New species signs for Awapikopiko
Posted By QEII | August 22, 2019
Just 13 km east of Woodville, Awapikopiko Reserve, a 28-hectare tawa-podocarp forest, it was gifted to QEII National Trust in 1995 by David Druce. The Awapikopiko Reserve walking track that passes through the forest and is rich in native flora, with more than 130 recorded species.
The reserve has been lucky to have local Kumeroa School involved in several argi-curriculum projects focused on Awapikopiko Reserve.
A recent project involved designing and installing signs along the track about the various flora and fauna that can be found in the reserve.

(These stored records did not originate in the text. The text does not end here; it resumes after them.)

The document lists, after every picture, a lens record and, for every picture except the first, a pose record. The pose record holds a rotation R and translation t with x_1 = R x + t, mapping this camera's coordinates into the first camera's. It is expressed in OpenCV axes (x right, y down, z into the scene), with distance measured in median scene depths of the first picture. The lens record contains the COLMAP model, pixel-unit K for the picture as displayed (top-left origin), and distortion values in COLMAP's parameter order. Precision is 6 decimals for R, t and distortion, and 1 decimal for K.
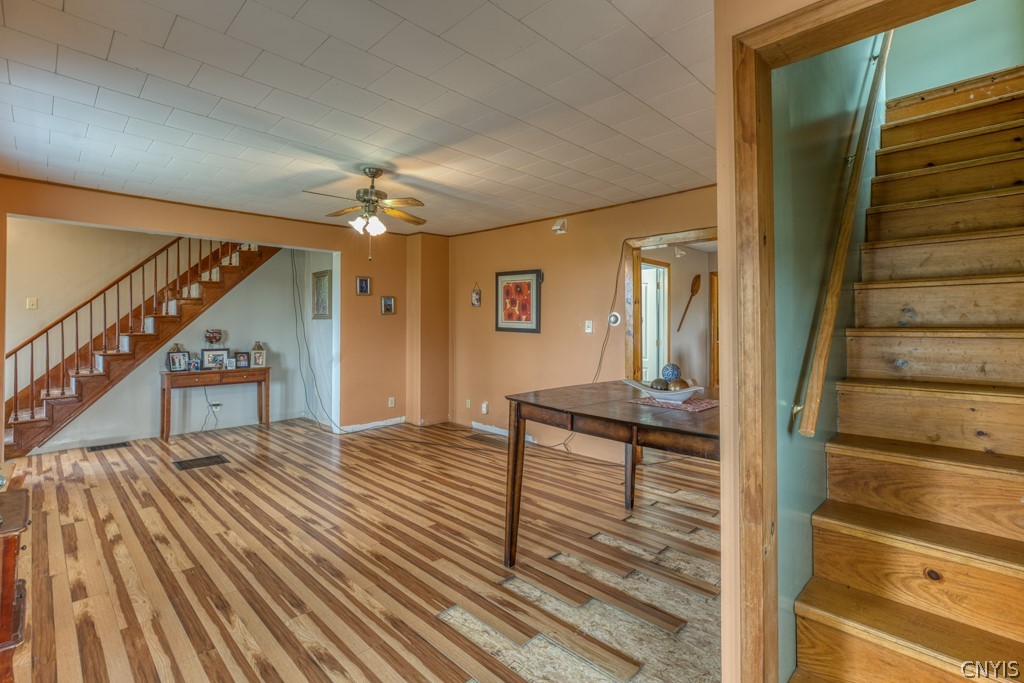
lens RADIAL K [[469.8, 0, 517.1], [0, 469.8, 324.9], [0, 0, 1]] dist [-0.000746, 0.000337]
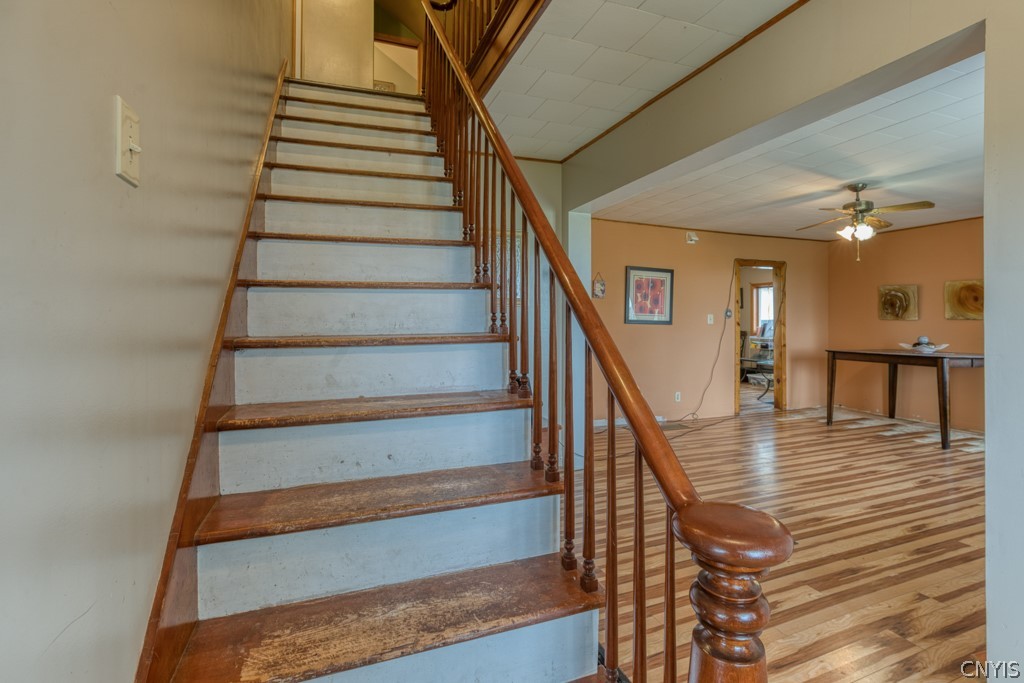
lens RADIAL K [[469.8, 0, 517.1], [0, 469.8, 324.9], [0, 0, 1]] dist [-0.000746, 0.000337]
pose [[0.399583, -0.010907, 0.916632, -1.156632], [-0.000839, 0.999924, 0.012263, 0.004088], [-0.916697, -0.005669, 0.399544, 0.877093]]
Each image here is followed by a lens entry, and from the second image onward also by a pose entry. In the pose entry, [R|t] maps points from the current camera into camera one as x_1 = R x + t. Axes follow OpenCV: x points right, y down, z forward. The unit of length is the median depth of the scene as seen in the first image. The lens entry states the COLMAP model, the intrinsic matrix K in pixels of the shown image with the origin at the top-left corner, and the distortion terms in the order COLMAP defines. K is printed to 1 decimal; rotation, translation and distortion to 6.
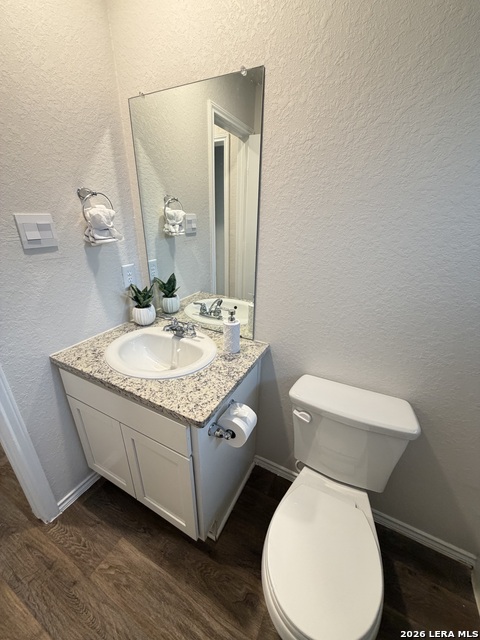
lens RADIAL K [[254.5, 0, 240.7], [0, 254.5, 318.3], [0, 0, 1]] dist [-0.000382, -0.000329]
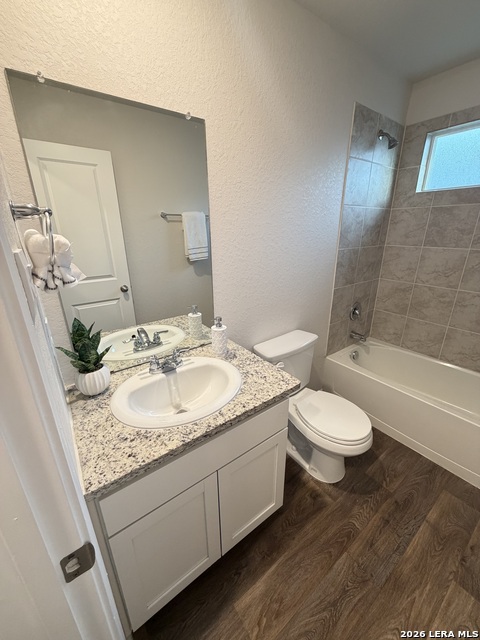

This provided the students with an opportunity to learn about some of their favourite species and do some research to create new signs for the tracks.
The pupils have been working on the signs since April and were involved in every step of the way, from researching the species and writing the text on the signs, and even picking the photos that were shown alongside. With some help from QEII Regional Representative, Bill Wallace and support from the QEII head office team, the signs were created into the glossy informative signs.
The signs were installed along the tracks in two batches. The first one included the Kumeroa construction group that helped put in the supporting posts for the signs. The second was with the Awapikopiko group who screwed the signs on the posts, along with some members from the QEII Wellington office heading up to help. It was a great day with the kids who enjoyed seeing their creations come to life.
Awakpikopiko Reserve is one of many QEII covenants with public access. To get there, 13km east of Woodville, turn off SH2 and travel to Kumeroa. Follow Kumeroa Road to Druce road, where the reserve is signposted.